**Explore the material:**
A. According to the article on the Madeira history class, when was Sellman School built, and as what kind of school?
B. List every person the article on the Madeira history class names as coming to talk to the students.

**Text section:**
Students learn Madeira history step by step

By Regina Villiers. Originally published July 10, 1996 in The Suburban Life, added July 13, 2017.

A tiny building on the corner now occupied by Adrien Pharmacy once housed the Camargo Bank of Madeira. This bank was mentioned in Bob Ripley’s “Believe It or Not,” a nationally-syndicated, newspaper cartoon feature, as being the smallest bank in the world. The man in the doorway has been identified as Pete Barger.

I worked closely with a Mrs. Jeanne Gulick’s fifth-and sixth- grade students in her “Walk through Madeira” class, a 30-day language arts program for which the students did quite a bit of writing, including a research paper.

The main focus of the class was to explore local history.  Since the history of Madeira has not been written down, as yet, the kids used whatever primary sources of historic information they could find.  Guest speakers, including local historian Warren Joy and Russ DeMar, a descendant of one of Madeira’s older families, were invited by Mrs. Gulick to talk to the class.

Doug Oppenheimer and Marti Hurst, from the Madeira Historical Society, also came to talk and brought artifacts and historical documents for the children to examine.

After the kids learned as much as they could dig up, they explored, to see for themselves what they had learned, by taking walks through Madeira.

The most interesting of those walks started out from Sellman School and came down Miami Avenue to the corner of Miami and Laurel, the heart of Madeira.  Though it is a short distance, this is an area so rich in history and the walk was divided into several days.  Almost every building and location is a stop, with stories of its own.

Sellman School is a story in itself.  Once was part of the Dones Farm, it was built in 1937 as a high school.  On the corner of the school grounds is a monument to the men and women who served in World War II.

**Material provided:**
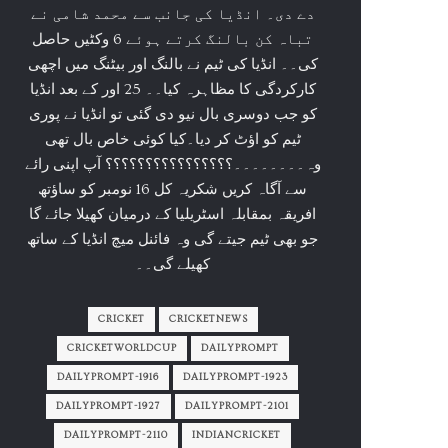
دے دی۔ انڈیا کی جانب سے محمد شامی نے
تباہ کن بالنگ کرتے ہوئے 6 وکٹیں حاصل
کی۔۔ انڈیا کی ٹیم نے بالنگ اور بیٹنگ میں اچھی
کارکردگی کا مظاہرہ کیا۔۔ 25 اور کے بعد انڈیا
کو جب دوسری بال نیو دی گئی تو انڈیا نے پوری
ٹیم کو اؤٹ کر دیا۔کیا کوئی خاص بال تھی
وہ۔۔۔۔۔۔۔۔؟؟؟؟؟؟؟؟؟؟؟؟؟؟؟؟ آپ اپنی رائے
سے آگاہ کریں شکریہ کل 16 نومبر کو ساؤتھ
افریقہ بمقابلہ اسٹریلیا کے درمیان کھیلا جائے گا
جو بھی ٹیم جیتے گی وہ فائنل میچ انڈیا کے ساتھ
کھیلے گی۔۔
CRICKET
CRICKETNEWS
CRICKETWORLDCUP
DAILYPROMPT
DAILYPROMPT-1916
DAILYPROMPT-1923
DAILYPROMPT-1927
DAILYPROMPT-2101
DAILYPROMPT-2110
INDIANCRICKET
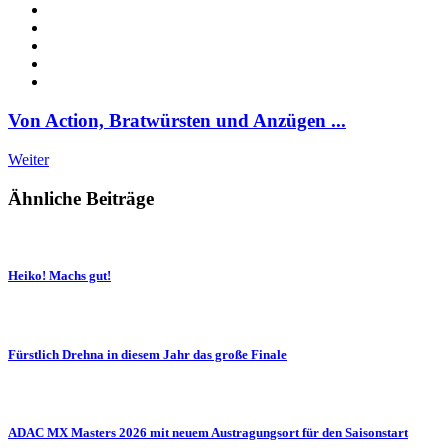
Von Action, Bratwürsten und Anzügen ...
Weiter
Ähnliche Beiträge
Heiko! Machs gut!
Fürstlich Drehna in diesem Jahr das große Finale
ADAC MX Masters 2026 mit neuem Austragungsort für den Saisonstart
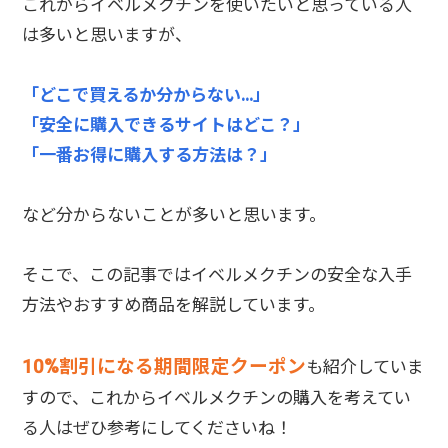
これからイベルメクチンを使いたいと思っている人
は多いと思いますが、
「どこで買えるか分からない…」
「安全に購入できるサイトはどこ？」
「一番お得に購入する方法は？」
など分からないことが多いと思います。
そこで、この記事ではイベルメクチンの安全な入手
方法やおすすめ商品を解説しています。
10%割引になる期間限定クーポン
も紹介していま
すので、これからイベルメクチンの購入を考えてい
る人はぜひ参考にしてくださいね！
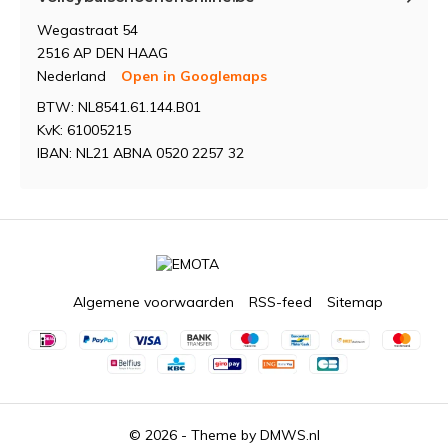
Wegastraat 54
2516 AP DEN HAAG
Nederland
Open in Googlemaps
BTW: NL8541.61.144.B01
KvK: 61005215
IBAN: NL21 ABNA 0520 2257 32
Algemene voorwaarden
RSS-feed
Sitemap
© 2026 - Theme by
DMWS.nl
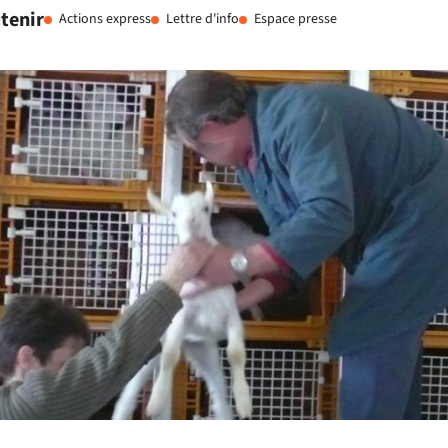
tenir
Actions express
Lettre d'info
Espace presse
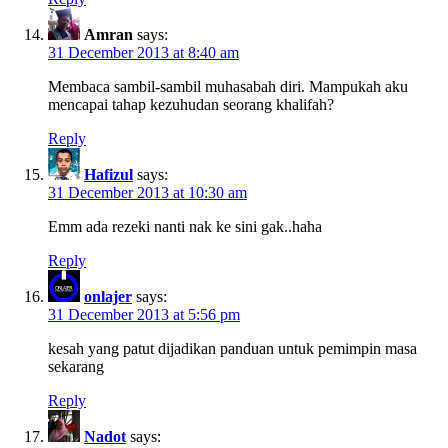
Amran
says:
31 December 2013 at 8:40 am
Membaca sambil-sambil muhasabah diri. Mampukah aku
mencapai tahap kezuhudan seorang khalifah?
Reply
Hafizul
says:
31 December 2013 at 10:30 am
Emm ada rezeki nanti nak ke sini gak..haha
Reply
onlajer
says:
31 December 2013 at 5:56 pm
kesah yang patut dijadikan panduan untuk pemimpin masa
sekarang
Reply
Nadot
says:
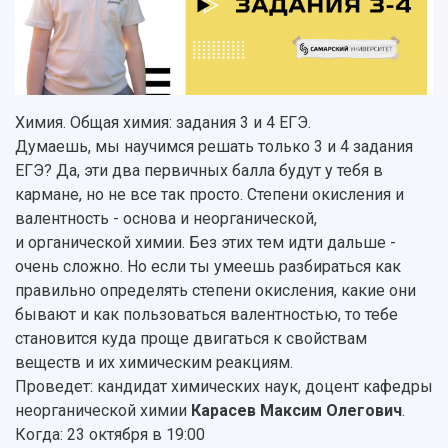
Структура университета
Стипендии
Структурная схема управления научно-
Просветительский проект "Одержимы наукой
Институты и факультеты
исследовательской деятельностью
Тестирование иностранных граждан на
Кафедры
Материальная база
знание русского языка, истории России и
Научные подразделения
Подразделения научного обслуживания
основ законодательства РФ
Отделы и службы
Организационные документы
Химия. Общая химия: задания 3 и 4 ЕГЭ.
Общественные организации
Платные образовательные услуги
Думаешь, мы научимся решать только 3 и 4 задания
Результаты научно-исследовательской
Институт искусственного интеллекта
ЕГЭ? Да, эти два первичных балла будут у тебя в
Скидки на обучение
деятельности
Инжиниринговый центр
кармане, но не все так просто. Степени окисления и
Научно-технические разработки
Подготовительные курсы
Аграрный карбоновый полигон
валентность - основа и неорганической,
Конкурсы научных проектов и грантов
Архив
и органической химии. Без этих тем идти дальше -
Областной конкурс "Молодой учёный"
Библиотека
очень сложно. Но если ты умеешь разбираться как
Фирменный стиль
Отчеты о научно-исследовательской
правильно определять степени окисления, какие они
Видеолекции
деятельности
бывают и как пользоваться валентностью, то тебе
Устойчивое развитие
Журналы Самарского университета
становится куда проще двигаться к свойствам
Противодействие COVID-19
Научные конференции
Кампус
веществ и их химическим реакциям.
Патенты
Проведет: кандидат химических наук, доцент кафедры
3D-тур по университету
Публикации и издания
неорганической химии
Карасев Максим Олегович
.
Музеи
Отчеты о проведенных конференциях
Когда: 23 октября в 19:00
Учебный аэродром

**Solved problems:**
A. Sellman School was built in 1937 as a high school.

B.
- Warren Joy
- Russ DeMar
- Doug Oppenheimer
- Marti Hurst